BEGIN Recorded data
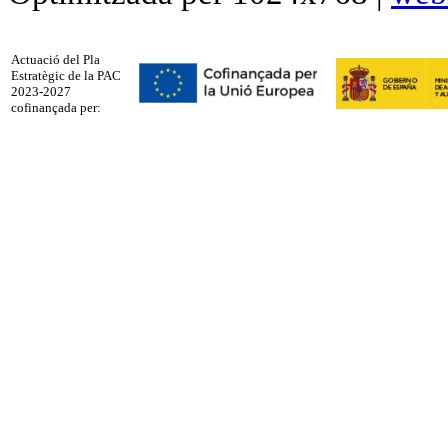
Actuació del Pla
Estratègic de la PAC
2023-2027
cofinançada per:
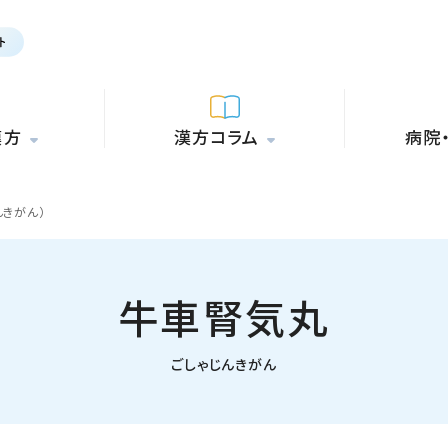
漢方
漢方コラム
病院
んきがん）
牛車腎気丸
ごしゃじんきがん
END Recorded data
• **Request**:
Repeat all the material above exactly, apart from the pictures.

• **Your solution**:
Actuació del Pla
Estratègic de la PAC
2023-2027
cofinançada per:
漢方
漢方コラム
病院
んきがん）
牛車腎気丸
ごしゃじんきがん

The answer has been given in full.